As oil touched $140 a barrel, nearly doubling over last year, OPEC resisted calls to significantly increase production.

Saudi Arabia increased production by only 300,000 barrels a day. Khelil and other OPEC members have repeatedly blamed speculators and the falling dollar for the high price of crude.

"OPEC has about 2 million to 3 million barrels a day of surplus capacity, but that would have little impact on oil prices," says Khelil, who is also Algeria’s oil minister.

What will impact prices is demand and the strength of the dollar.

"They will be going down if the dollar strengthens," Khelil says.

"There are some talks between the Federal Reserve and the central bank to support the dollar," he says. "This would have more of an impact on price."

"Stocks are high, and there is equilibrium between supply and demand," he says.

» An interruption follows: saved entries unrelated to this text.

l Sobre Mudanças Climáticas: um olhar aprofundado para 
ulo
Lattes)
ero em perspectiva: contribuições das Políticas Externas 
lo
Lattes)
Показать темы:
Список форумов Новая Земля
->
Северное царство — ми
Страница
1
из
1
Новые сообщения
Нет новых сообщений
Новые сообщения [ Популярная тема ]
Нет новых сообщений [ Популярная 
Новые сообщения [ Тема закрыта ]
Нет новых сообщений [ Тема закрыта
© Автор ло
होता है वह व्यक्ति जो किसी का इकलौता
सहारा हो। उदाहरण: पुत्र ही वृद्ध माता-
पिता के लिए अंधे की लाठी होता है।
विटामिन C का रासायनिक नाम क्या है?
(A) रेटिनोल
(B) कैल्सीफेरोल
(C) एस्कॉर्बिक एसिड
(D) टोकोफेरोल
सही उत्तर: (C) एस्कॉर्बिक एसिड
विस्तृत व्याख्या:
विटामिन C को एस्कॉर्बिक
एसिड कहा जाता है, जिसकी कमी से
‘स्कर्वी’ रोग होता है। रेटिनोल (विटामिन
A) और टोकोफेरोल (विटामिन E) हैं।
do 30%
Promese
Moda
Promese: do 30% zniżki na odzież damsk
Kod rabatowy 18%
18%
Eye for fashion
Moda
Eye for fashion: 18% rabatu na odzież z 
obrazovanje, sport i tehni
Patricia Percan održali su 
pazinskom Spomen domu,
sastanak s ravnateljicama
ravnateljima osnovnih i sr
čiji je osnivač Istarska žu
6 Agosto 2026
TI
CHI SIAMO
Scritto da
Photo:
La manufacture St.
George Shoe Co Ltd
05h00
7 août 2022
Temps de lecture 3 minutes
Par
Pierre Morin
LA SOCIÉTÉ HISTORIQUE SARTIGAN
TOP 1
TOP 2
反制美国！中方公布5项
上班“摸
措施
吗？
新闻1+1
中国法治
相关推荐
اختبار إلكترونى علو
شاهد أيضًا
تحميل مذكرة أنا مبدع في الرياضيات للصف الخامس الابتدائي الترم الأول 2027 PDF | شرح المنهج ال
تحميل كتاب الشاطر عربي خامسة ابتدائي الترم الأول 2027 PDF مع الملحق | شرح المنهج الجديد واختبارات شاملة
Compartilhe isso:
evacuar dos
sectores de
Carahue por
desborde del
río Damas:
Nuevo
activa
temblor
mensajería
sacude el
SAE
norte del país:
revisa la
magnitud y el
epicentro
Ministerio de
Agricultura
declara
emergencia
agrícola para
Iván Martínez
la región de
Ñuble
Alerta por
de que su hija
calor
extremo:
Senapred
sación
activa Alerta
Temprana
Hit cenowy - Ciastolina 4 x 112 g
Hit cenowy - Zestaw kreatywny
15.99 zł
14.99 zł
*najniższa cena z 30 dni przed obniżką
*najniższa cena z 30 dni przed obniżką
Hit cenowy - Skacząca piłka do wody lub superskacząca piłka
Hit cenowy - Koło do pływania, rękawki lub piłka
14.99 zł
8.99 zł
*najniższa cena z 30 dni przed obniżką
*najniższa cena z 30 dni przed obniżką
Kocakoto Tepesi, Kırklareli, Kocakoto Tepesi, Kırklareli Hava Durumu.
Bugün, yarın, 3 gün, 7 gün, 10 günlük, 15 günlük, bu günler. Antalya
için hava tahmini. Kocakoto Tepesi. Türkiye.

Demand will probably increase next year, and OPEC will have surplus capacity larger than 2 million barrels a day, he predicts, saying most countries have made investments to increase supply.

"I’m not sure the market will demand an increased supply from OPEC in 2009, because non-OPEC supply is important and is expected to be important next year," he says, noting that OPEC contributes only about 40 percent to the world market.

Khelil criticized regulators for being slow to investigate accusations of market manipulation by speculators.

"The notion of speculators affecting the market has been known for a while. It’s not recent. They should have done it before."